Python is a powerful and easy-to-learn programming language. One of its interesting features is the lambda function. In this guide, we will learn what lambda functions are, how to use them, and see some practical examples to understand them better.
What is a Lambda Function?
A lambda function in Python is a small, anonymous function. It is called “anonymous” because it does not have a name.
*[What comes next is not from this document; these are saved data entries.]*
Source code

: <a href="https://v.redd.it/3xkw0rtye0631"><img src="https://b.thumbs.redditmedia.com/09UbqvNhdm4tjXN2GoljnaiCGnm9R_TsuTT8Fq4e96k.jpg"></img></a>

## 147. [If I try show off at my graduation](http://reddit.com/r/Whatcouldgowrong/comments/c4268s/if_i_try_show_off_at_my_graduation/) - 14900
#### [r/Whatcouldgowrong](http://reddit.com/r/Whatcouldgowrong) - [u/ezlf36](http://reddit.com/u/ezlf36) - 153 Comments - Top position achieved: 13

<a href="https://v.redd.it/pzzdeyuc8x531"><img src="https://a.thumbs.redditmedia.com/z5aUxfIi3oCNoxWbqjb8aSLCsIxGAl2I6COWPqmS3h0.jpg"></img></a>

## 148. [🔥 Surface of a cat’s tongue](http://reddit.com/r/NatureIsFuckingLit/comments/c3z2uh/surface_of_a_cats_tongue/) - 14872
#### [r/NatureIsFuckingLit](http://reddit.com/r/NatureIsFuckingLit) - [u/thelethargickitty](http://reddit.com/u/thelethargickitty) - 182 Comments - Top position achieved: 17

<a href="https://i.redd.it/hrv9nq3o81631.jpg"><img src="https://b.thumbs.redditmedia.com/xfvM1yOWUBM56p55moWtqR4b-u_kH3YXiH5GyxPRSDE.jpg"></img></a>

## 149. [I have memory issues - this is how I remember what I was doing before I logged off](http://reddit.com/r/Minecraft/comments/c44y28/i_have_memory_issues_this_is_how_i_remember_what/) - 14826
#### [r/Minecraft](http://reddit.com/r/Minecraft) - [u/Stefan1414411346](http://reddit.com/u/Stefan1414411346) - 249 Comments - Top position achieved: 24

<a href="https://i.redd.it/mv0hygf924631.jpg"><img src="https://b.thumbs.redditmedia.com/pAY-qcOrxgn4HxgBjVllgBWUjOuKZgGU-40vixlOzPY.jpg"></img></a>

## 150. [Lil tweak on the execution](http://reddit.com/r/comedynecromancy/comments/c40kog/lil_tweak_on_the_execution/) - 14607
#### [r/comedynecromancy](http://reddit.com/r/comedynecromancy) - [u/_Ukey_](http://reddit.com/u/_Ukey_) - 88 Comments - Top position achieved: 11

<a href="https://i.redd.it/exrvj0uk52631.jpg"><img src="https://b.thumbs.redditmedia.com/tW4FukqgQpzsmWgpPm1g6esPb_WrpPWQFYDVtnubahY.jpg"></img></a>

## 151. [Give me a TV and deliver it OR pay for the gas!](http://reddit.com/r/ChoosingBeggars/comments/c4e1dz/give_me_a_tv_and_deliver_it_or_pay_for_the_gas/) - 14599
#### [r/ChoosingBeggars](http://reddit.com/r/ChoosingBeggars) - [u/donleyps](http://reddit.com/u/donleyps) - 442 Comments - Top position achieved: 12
It is also known as a “lambda expression”. Lambda functions are used for short, simple tasks, and are defined using the keyword lambda.
Syntax of Lambda Functions
The syntax of a lambda function is quite simple:
lambda arguments: expression
- lambda is the keyword.
- arguments are the inputs to the function.
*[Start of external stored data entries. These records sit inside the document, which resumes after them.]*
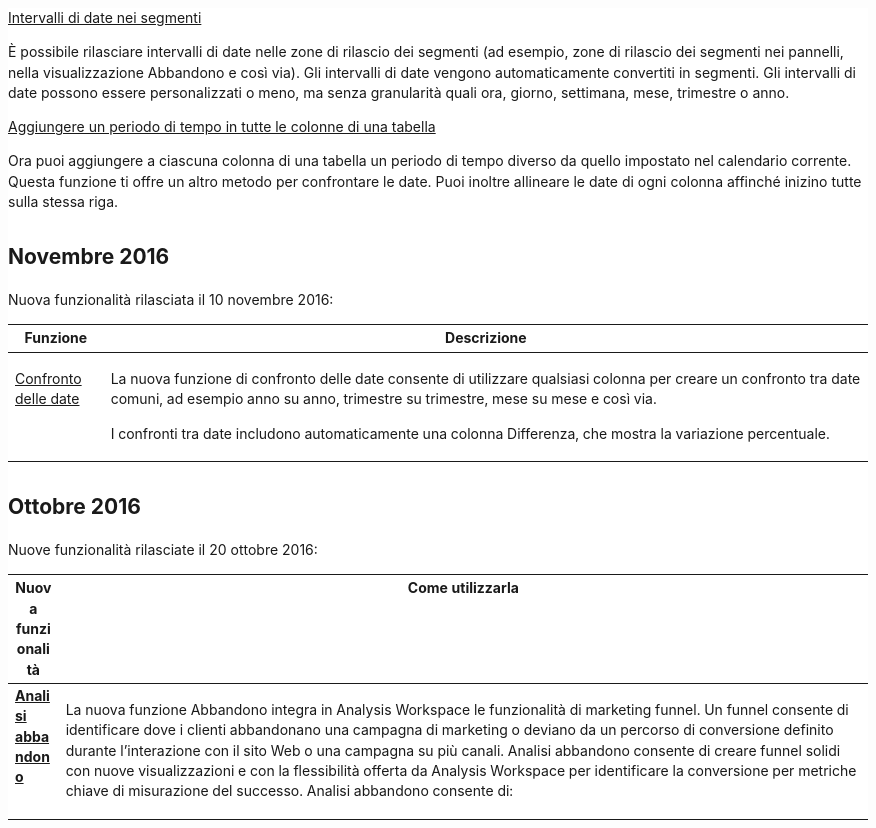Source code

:    <td colname="col1"> <p> <a href="/help/analyze/analysis-workspace/components/t-freeform-project-segment.md"  > Intervalli di date nei segmenti </a> </p> </td> 
   <td colname="col2"> <p>È possibile rilasciare intervalli di date nelle zone di rilascio dei segmenti (ad esempio, zone di rilascio dei segmenti nei pannelli, nella visualizzazione Abbandono e così via). Gli intervalli di date vengono automaticamente convertiti in segmenti. Gli intervalli di date possono essere personalizzati o meno, ma senza granularità quali ora, giorno, settimana, mese, trimestre o anno. </p> </td> 
  </tr> 
  <tr> 
   <td colname="col1"> <p> <a href="/help/analyze/analysis-workspace/components/calendar-date-ranges/time-comparison.md"  > Aggiungere un periodo di tempo in tutte le colonne di una tabella </a> </p> </td> 
   <td colname="col2"> <p>Ora puoi aggiungere a ciascuna colonna di una tabella un periodo di tempo diverso da quello impostato nel calendario corrente. Questa funzione ti offre un altro metodo per confrontare le date. Puoi inoltre allineare le date di ogni colonna affinché inizino tutte sulla stessa riga. </p> </td> 
  </tr> 
 </tbody> 
</table>

## Novembre 2016

Nuova funzionalità rilasciata il 10 novembre 2016:

<table id="table_9B2B9CC7A3574A99A716BF1C9745E32B"> 
 <thead> 
  <tr> 
   <th colname="col1" class="entry"> Funzione </th> 
   <th colname="col2" class="entry"> Descrizione </th> 
  </tr> 
 </thead>
 <tbody> 
  <tr> 
   <td colname="col1"> <p> <a href="/help/analyze/analysis-workspace/components/calendar-date-ranges/time-comparison.md"  > Confronto delle date </a> </p> </td> 
   <td colname="col2"> <p>La nuova funzione di confronto delle date consente di utilizzare qualsiasi colonna per creare un confronto tra date comuni, ad esempio anno su anno, trimestre su trimestre, mese su mese e così via. </p> <p>I confronti tra date includono automaticamente una colonna Differenza, che mostra la variazione percentuale. </p> </td> 
  </tr> 
 </tbody> 
</table>

## Ottobre 2016

Nuove funzionalità rilasciate il 20 ottobre 2016:

<table id="table_56258080C60F480AA83E1D5DE7D2C782"> 
 <thead> 
  <tr> 
   <th colname="col1" class="entry"> Nuova funzionalità </th> 
   <th colname="col2" class="entry"> Come utilizzarla </th> 
  </tr> 
 </thead>
 <tbody> 
  <tr> 
   <td colname="col1"> <b> <a href="/help/analyze/analysis-workspace/visualizations/fallout/fallout-flow.md"  > Analisi abbandono </a></b> </td> 
   <td colname="col2"> <p>La nuova funzione Abbandono integra in Analysis Workspace le funzionalità di marketing funnel. Un funnel consente di identificare dove i clienti abbandonano una campagna di marketing o deviano da un percorso di conversione definito durante l’interazione con il sito Web o una campagna su più canali. Analisi abbandono consente di creare funnel solidi con nuove visualizzazioni e con la flessibilità offerta da Analysis Workspace per identificare la conversione per metriche chiave di misurazione del successo. Analisi abbandono consente di: </p> <p> </p>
- expression is the single expression that the lambda function evaluates and returns.
Example 1: Basic Lambda Function
Let’s start with a simple example:
add = lambda x, y: x + y
print(add(2, 3)) # Output: 5
In this example:
lambda x, y: x + y
creates a lambda function that takes two arguments x and y and returns their sum.add
is a variable that holds the lambda function.add(2, 3)
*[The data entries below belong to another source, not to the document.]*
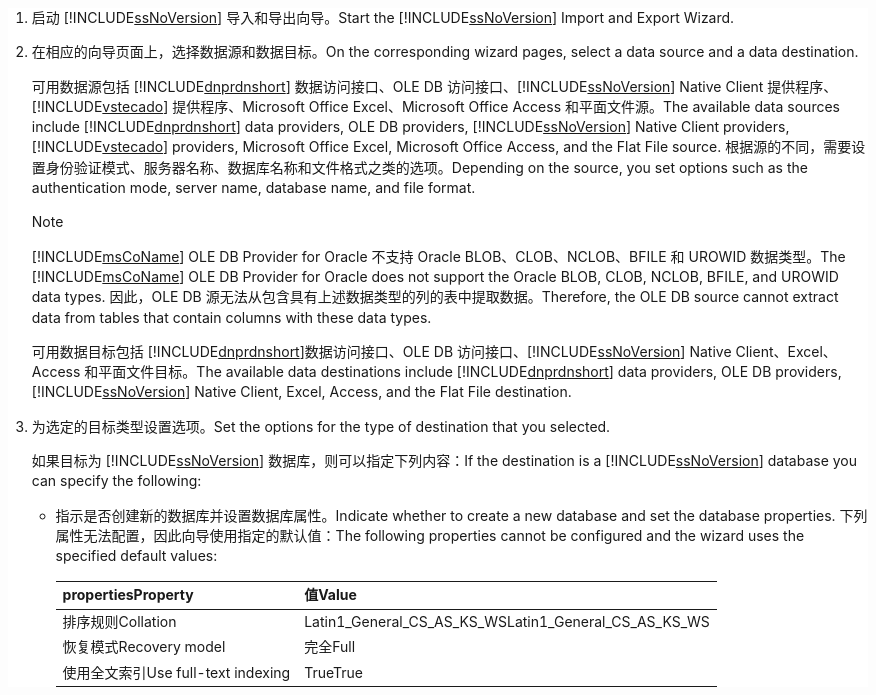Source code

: 1.  <span data-ttu-id="31818-121">启动 [!INCLUDE[ssNoVersion](../../includes/ssnoversion-md.md)] 导入和导出向导。</span><span class="sxs-lookup"><span data-stu-id="31818-121">Start the [!INCLUDE[ssNoVersion](../../includes/ssnoversion-md.md)] Import and Export Wizard.</span></span>  
  
2.  <span data-ttu-id="31818-122">在相应的向导页面上，选择数据源和数据目标。</span><span class="sxs-lookup"><span data-stu-id="31818-122">On the corresponding wizard pages, select a data source and a data destination.</span></span>  
  
     <span data-ttu-id="31818-123">可用数据源包括 [!INCLUDE[dnprdnshort](../../includes/dnprdnshort-md.md)] 数据访问接口、OLE DB 访问接口、[!INCLUDE[ssNoVersion](../../includes/ssnoversion-md.md)] Native Client 提供程序、[!INCLUDE[vstecado](../../includes/vstecado-md.md)] 提供程序、Microsoft Office Excel、Microsoft Office Access 和平面文件源。</span><span class="sxs-lookup"><span data-stu-id="31818-123">The available data sources include [!INCLUDE[dnprdnshort](../../includes/dnprdnshort-md.md)] data providers, OLE DB providers, [!INCLUDE[ssNoVersion](../../includes/ssnoversion-md.md)] Native Client providers, [!INCLUDE[vstecado](../../includes/vstecado-md.md)] providers, Microsoft Office Excel, Microsoft Office Access, and the Flat File source.</span></span> <span data-ttu-id="31818-124">根据源的不同，需要设置身份验证模式、服务器名称、数据库名称和文件格式之类的选项。</span><span class="sxs-lookup"><span data-stu-id="31818-124">Depending on the source, you set options such as the authentication mode, server name, database name, and file format.</span></span>  
  
    > [!NOTE]  
    >  <span data-ttu-id="31818-125">[!INCLUDE[msCoName](../../includes/msconame-md.md)] OLE DB Provider for Oracle 不支持 Oracle BLOB、CLOB、NCLOB、BFILE 和 UROWID 数据类型。</span><span class="sxs-lookup"><span data-stu-id="31818-125">The [!INCLUDE[msCoName](../../includes/msconame-md.md)] OLE DB Provider for Oracle does not support the Oracle BLOB, CLOB, NCLOB, BFILE, and UROWID data types.</span></span> <span data-ttu-id="31818-126">因此，OLE DB 源无法从包含具有上述数据类型的列的表中提取数据。</span><span class="sxs-lookup"><span data-stu-id="31818-126">Therefore, the OLE DB source cannot extract data from tables that contain columns with these data types.</span></span>  
  
     <span data-ttu-id="31818-127">可用数据目标包括 [!INCLUDE[dnprdnshort](../../includes/dnprdnshort-md.md)]数据访问接口、OLE DB 访问接口、[!INCLUDE[ssNoVersion](../../includes/ssnoversion-md.md)] Native Client、Excel、Access 和平面文件目标。</span><span class="sxs-lookup"><span data-stu-id="31818-127">The available data destinations include [!INCLUDE[dnprdnshort](../../includes/dnprdnshort-md.md)] data providers, OLE DB providers, [!INCLUDE[ssNoVersion](../../includes/ssnoversion-md.md)] Native Client, Excel, Access, and the Flat File destination.</span></span>  
  
3.  <span data-ttu-id="31818-128">为选定的目标类型设置选项。</span><span class="sxs-lookup"><span data-stu-id="31818-128">Set the options for the type of destination that you selected.</span></span>  
  
     <span data-ttu-id="31818-129">如果目标为 [!INCLUDE[ssNoVersion](../../includes/ssnoversion-md.md)] 数据库，则可以指定下列内容：</span><span class="sxs-lookup"><span data-stu-id="31818-129">If the destination is a [!INCLUDE[ssNoVersion](../../includes/ssnoversion-md.md)] database you can specify the following:</span></span>  
  
    -   <span data-ttu-id="31818-130">指示是否创建新的数据库并设置数据库属性。</span><span class="sxs-lookup"><span data-stu-id="31818-130">Indicate whether to create a new database and set the database properties.</span></span> <span data-ttu-id="31818-131">下列属性无法配置，因此向导使用指定的默认值：</span><span class="sxs-lookup"><span data-stu-id="31818-131">The following properties cannot be configured and the wizard uses the specified default values:</span></span>  
  
        |<span data-ttu-id="31818-132">properties</span><span class="sxs-lookup"><span data-stu-id="31818-132">Property</span></span>|<span data-ttu-id="31818-133">值</span><span class="sxs-lookup"><span data-stu-id="31818-133">Value</span></span>|  
        |--------------|-----------|  
        |<span data-ttu-id="31818-134">排序规则</span><span class="sxs-lookup"><span data-stu-id="31818-134">Collation</span></span>|<span data-ttu-id="31818-135">Latin1_General_CS_AS_KS_WS</span><span class="sxs-lookup"><span data-stu-id="31818-135">Latin1_General_CS_AS_KS_WS</span></span>|  
        |<span data-ttu-id="31818-136">恢复模式</span><span class="sxs-lookup"><span data-stu-id="31818-136">Recovery model</span></span>|<span data-ttu-id="31818-137">完全</span><span class="sxs-lookup"><span data-stu-id="31818-137">Full</span></span>|  
        |<span data-ttu-id="31818-138">使用全文索引</span><span class="sxs-lookup"><span data-stu-id="31818-138">Use full-text indexing</span></span>|<span data-ttu-id="31818-139">True</span><span class="sxs-lookup"><span data-stu-id="31818-139">True</span></span>|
calls the lambda function with x=2 and y=3, and it returns 5.
Example 2: Lambda Function in map()
Lambda functions are often used with functions like map(), filter(), and reduce().
Using map()
The map() function applies a given function to all items in a list (or any other iterable) and returns a new list with the results.
numbers = [1, 2, 3, 4, 5]
squared = list(map(lambda x: x**2, numbers))
print(squared) # Output: [1, 4, 9, 16, 25]
In this example:
lambda x: x**2
is a lambda function that squares a number.map(lambda x: x**2, numbers)
applies this lambda function to each item in the numbers list.list()
converts the result to a list.
Example 3: Lambda Function in filter()
The filter() function filters items out of a list (or any other iterable) that do not match a condition.
numbers = [1, 2, 3, 4, 5, 6]
even_numbers = list(filter(lambda x: x % 2 == 0, numbers))
print(even_numbers) # Output: [2, 4, 6]
In this example:
lambda x: x % 2 == 0
is a lambda function that returns True if x is even.filter(lambda x: x % 2 == 0, numbers)
applies this lambda function to each item in the numbers list and keeps only the even numbers.list()
converts the result to a list.
Example 4: Lambda Function in reduce()
The reduce() function applies a function of two arguments cumulatively to the items of a list (or any other iterable), from left to right, so as to reduce the list to a single value.
from functools import reduce
numbers = [1, 2, 3, 4, 5]
product = reduce(lambda x, y: x * y, numbers)
print(product) # Output: 120
In this example:
lambda x, y: x * y
is a lambda function that multiplies two numbers.reduce(lambda x, y: x * y, numbers)
applies this lambda function cumulatively to the numbers list to get the product of all numbers.
When to Use Lambda Functions
Lambda functions are useful when you need a simple function for a short period of time and you don’t want to define a full function using def. They are great for quick, throwaway operations, especially as arguments to higher-order functions like map(), filter(), and reduce().
Conclusion
Lambda functions are a powerful feature in Python that allow you to create small, anonymous functions quickly and easily. They are especially useful when used with functions like map(), filter(), and reduce(). By understanding and practicing with lambda functions, you can write more concise and readable Python code.
I hope this guide helps you get started with lambda functions in Python. Happy coding!